Medicine Hat’s City Council has set aside C$1 million to explore alternative and renewable energy projects. The first of these projects, the Alberta Solar Municipal Showcase is seen as a chance to showcase the potential for grid-connected solar PV as part of the city’s renewable energy portfolio.

"The most important part of this project is the opportunity to provide training and public education about solar PV systems in each participating municipality," said Simon Knight, acting president and CEO of Climate Change Central, which is helping coordinate the project.

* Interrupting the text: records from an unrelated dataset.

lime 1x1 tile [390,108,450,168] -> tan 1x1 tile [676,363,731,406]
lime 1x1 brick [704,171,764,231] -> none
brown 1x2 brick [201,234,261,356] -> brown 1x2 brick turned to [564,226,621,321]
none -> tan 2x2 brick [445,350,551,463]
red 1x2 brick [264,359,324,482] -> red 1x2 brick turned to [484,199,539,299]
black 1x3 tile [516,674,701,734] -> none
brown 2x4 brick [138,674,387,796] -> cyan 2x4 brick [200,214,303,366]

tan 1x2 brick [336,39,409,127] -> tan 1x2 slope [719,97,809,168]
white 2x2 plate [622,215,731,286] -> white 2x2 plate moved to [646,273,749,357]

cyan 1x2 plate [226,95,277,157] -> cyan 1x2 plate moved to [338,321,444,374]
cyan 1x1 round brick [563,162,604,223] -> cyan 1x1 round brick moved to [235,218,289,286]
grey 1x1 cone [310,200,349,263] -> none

The project will feature the installation of the one-kilowatt solar PV systems on municipal buildings in the major cities of Edmonton and Calgary, as well as in smaller communities such as Medicine Hat, Pincher Creek, Jasper, Drayton Valley, Black Diamond, Westlock, Strathcona County and Starland County.

"This project gives municipal governments the opportunity to influence by example," said Knight, "and to showcase a globally accepted renewable energy technology."